(Collected data)
# # # # #

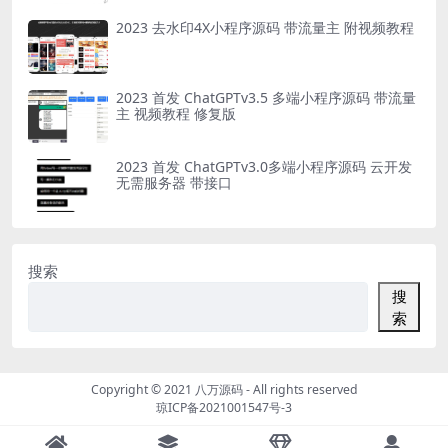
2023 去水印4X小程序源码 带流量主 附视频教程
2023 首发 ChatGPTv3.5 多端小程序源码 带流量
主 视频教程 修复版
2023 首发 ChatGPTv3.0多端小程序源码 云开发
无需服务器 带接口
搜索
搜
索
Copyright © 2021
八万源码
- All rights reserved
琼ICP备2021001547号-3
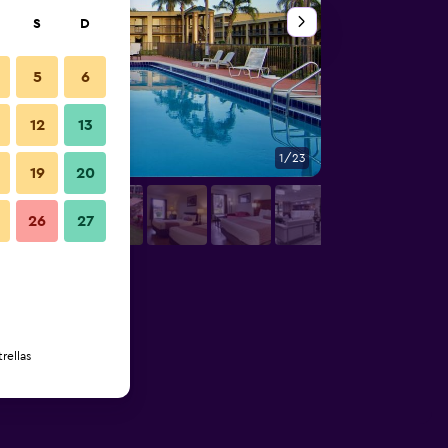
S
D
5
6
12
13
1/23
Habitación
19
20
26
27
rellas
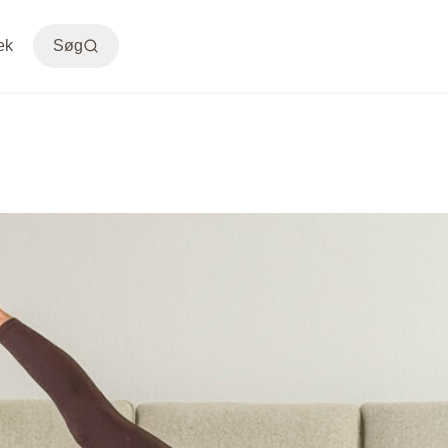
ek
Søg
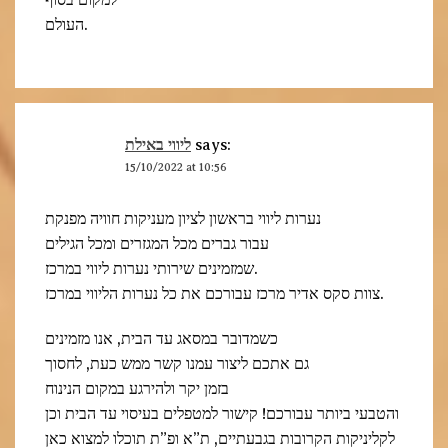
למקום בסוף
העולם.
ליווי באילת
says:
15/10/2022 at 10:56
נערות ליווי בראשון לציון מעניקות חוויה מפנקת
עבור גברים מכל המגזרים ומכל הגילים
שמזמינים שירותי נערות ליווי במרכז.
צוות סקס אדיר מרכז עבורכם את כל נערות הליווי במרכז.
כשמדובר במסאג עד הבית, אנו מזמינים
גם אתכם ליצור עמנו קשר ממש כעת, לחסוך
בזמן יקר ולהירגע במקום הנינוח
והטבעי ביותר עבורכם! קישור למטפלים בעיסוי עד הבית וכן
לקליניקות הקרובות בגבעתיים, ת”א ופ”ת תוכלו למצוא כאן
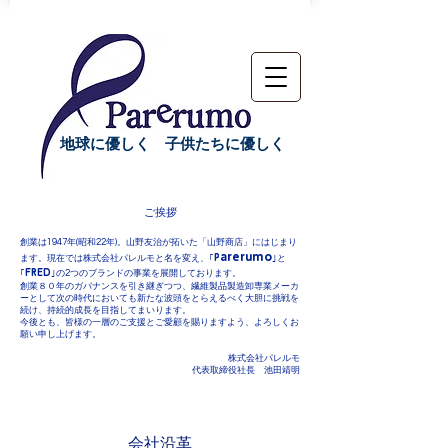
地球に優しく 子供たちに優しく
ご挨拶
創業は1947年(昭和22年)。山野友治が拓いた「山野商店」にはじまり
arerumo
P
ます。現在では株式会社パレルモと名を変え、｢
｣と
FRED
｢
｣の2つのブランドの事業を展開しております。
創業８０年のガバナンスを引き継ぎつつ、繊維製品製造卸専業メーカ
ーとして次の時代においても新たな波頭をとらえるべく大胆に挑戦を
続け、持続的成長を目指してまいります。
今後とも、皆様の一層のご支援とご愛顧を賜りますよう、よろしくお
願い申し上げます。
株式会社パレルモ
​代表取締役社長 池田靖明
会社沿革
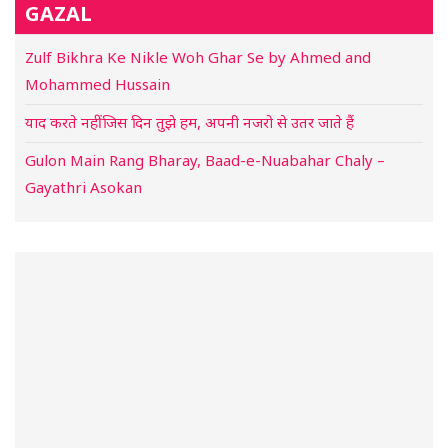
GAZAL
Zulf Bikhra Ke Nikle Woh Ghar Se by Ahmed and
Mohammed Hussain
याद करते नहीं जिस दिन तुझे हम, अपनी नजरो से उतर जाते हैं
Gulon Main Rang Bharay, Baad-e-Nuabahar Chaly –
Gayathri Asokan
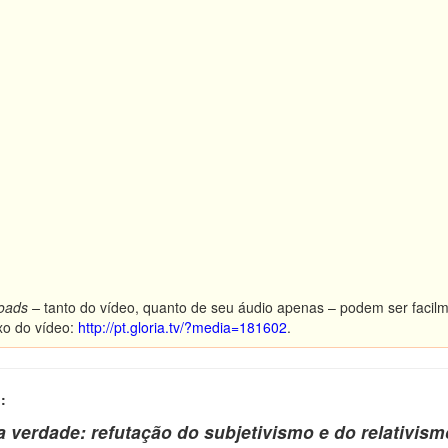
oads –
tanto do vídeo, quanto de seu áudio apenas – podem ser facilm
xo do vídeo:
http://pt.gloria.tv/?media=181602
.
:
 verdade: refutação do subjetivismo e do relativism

# # # # #

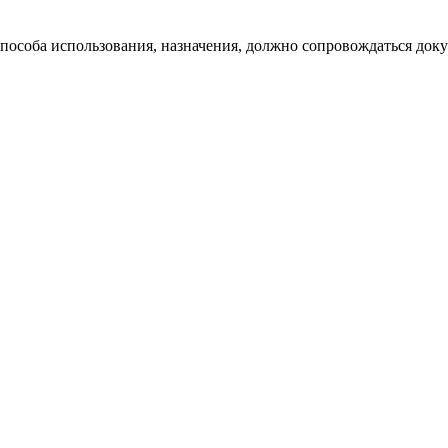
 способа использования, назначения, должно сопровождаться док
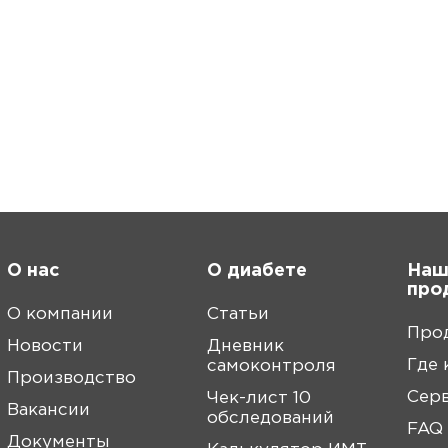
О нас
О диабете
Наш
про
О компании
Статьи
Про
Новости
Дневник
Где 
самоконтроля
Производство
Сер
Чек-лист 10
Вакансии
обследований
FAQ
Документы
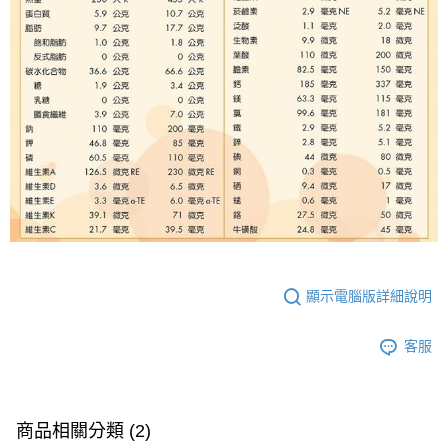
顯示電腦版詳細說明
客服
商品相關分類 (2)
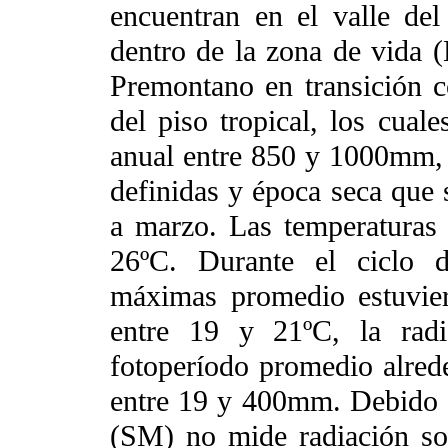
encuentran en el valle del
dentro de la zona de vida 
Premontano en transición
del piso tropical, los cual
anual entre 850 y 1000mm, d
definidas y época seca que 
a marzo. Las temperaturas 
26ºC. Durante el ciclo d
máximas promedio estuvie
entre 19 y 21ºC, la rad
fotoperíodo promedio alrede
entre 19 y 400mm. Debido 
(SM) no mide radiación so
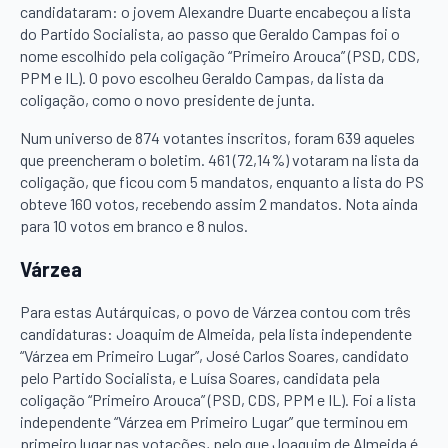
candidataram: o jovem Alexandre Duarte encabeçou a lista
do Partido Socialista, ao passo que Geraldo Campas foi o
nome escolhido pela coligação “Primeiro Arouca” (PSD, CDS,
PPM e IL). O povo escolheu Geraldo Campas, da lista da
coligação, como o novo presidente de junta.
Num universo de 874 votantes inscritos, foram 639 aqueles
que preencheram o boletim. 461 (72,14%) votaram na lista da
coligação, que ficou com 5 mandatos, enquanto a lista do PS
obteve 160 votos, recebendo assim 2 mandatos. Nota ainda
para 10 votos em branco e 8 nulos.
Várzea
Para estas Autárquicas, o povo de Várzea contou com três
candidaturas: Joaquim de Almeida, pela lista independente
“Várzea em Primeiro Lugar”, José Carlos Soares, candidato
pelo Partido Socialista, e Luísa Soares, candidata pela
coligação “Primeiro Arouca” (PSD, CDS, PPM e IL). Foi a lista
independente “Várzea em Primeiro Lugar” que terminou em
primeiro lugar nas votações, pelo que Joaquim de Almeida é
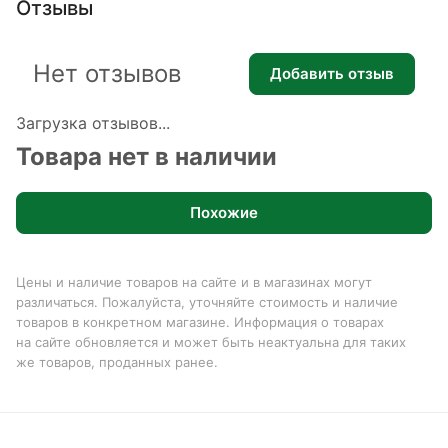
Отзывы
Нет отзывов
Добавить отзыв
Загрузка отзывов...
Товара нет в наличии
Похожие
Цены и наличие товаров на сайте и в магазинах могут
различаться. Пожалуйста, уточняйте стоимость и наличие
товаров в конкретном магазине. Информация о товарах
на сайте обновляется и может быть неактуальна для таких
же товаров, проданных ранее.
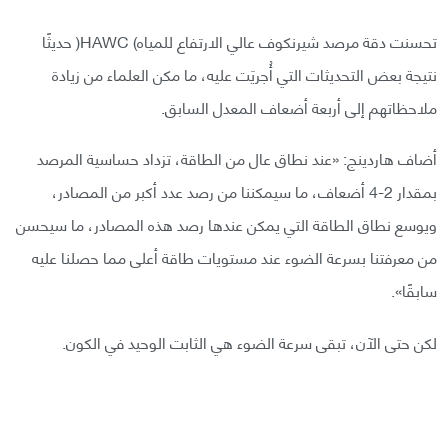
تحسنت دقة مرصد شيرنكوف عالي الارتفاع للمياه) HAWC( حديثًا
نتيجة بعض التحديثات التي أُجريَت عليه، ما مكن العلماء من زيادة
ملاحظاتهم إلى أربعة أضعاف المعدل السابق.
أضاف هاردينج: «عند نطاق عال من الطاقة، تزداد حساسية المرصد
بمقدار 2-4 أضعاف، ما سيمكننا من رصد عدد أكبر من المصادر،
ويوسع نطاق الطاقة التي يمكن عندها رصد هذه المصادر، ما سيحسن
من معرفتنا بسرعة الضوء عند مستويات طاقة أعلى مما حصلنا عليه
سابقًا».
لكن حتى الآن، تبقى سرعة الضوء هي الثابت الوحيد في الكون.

# # # # #

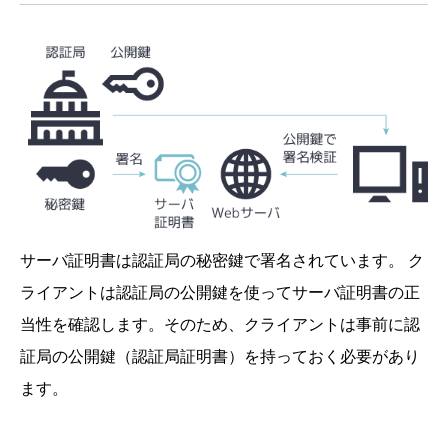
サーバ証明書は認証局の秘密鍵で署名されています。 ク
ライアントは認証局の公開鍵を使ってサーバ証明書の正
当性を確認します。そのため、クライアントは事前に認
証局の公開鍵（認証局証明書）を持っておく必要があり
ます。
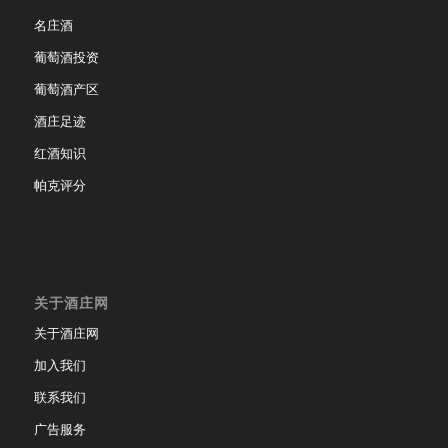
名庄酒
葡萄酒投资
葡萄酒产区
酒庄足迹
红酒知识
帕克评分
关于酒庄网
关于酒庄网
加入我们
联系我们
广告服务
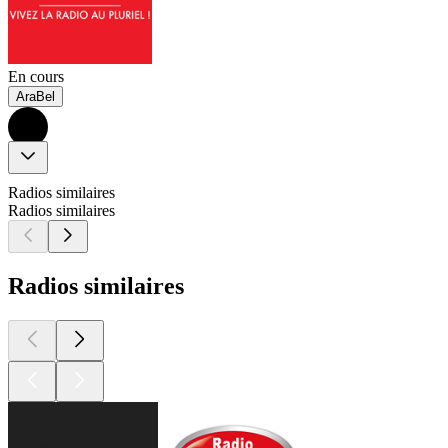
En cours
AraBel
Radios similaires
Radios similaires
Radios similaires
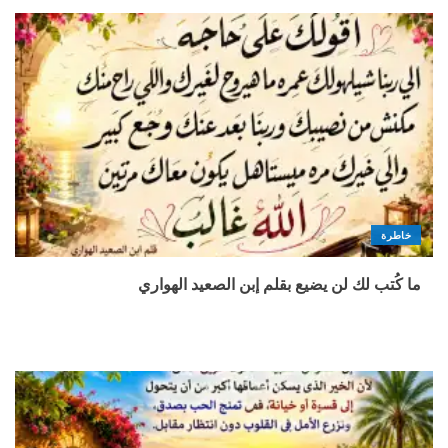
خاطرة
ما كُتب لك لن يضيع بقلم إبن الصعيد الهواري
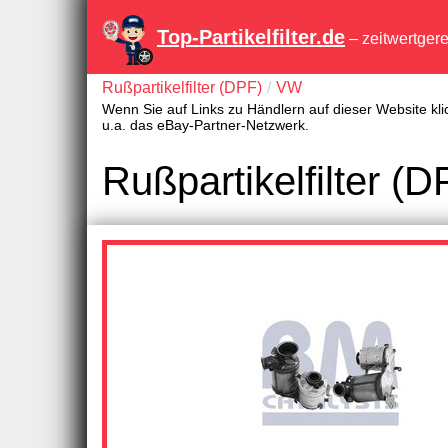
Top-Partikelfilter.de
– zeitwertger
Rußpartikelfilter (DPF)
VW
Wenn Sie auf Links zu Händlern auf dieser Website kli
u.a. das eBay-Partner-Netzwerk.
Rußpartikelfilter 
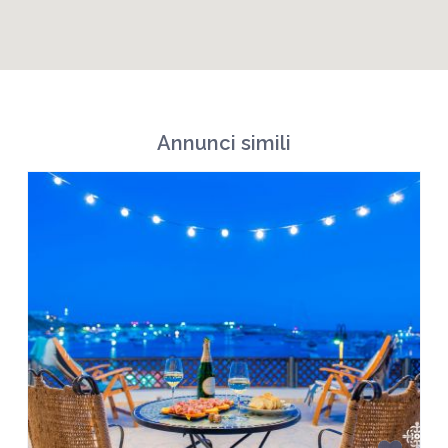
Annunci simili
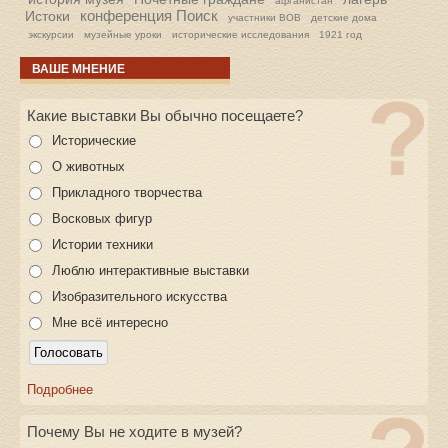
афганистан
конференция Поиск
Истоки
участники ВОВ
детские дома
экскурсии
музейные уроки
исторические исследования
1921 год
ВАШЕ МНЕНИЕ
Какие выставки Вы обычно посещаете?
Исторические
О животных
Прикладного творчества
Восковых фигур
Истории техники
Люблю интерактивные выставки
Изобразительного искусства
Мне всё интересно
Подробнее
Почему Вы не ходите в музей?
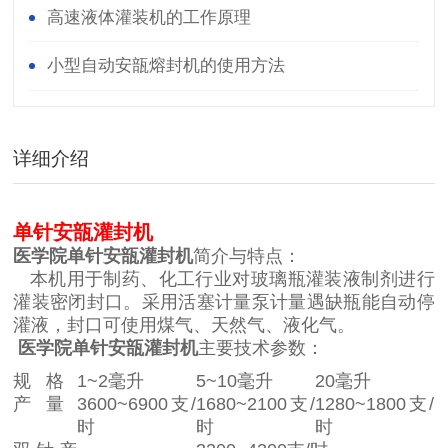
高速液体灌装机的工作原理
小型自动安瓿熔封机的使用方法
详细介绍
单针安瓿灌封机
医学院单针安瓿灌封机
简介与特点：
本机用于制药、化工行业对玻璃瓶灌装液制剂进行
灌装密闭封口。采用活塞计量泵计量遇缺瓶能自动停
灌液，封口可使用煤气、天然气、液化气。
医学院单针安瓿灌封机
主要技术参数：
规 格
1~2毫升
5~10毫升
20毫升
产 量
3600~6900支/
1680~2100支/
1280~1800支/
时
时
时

# # # # #

Rewrite the lines that begin at the line containing "candidataram: o jovem" and stop after the line containing "Num universo de", changing "coligação" to "aliança" and leaving everything else as it is.

Answer to the problem
candidataram: o jovem Alexandre Duarte encabeçou a lista
do Partido Socialista, ao passo que Geraldo Campas foi o
nome escolhido pela aliança “Primeiro Arouca” (PSD, CDS,
PPM e IL). O povo escolheu Geraldo Campas, da lista da
aliança, como o novo presidente de junta.
Num universo de 874 votantes inscritos, foram 639 aqueles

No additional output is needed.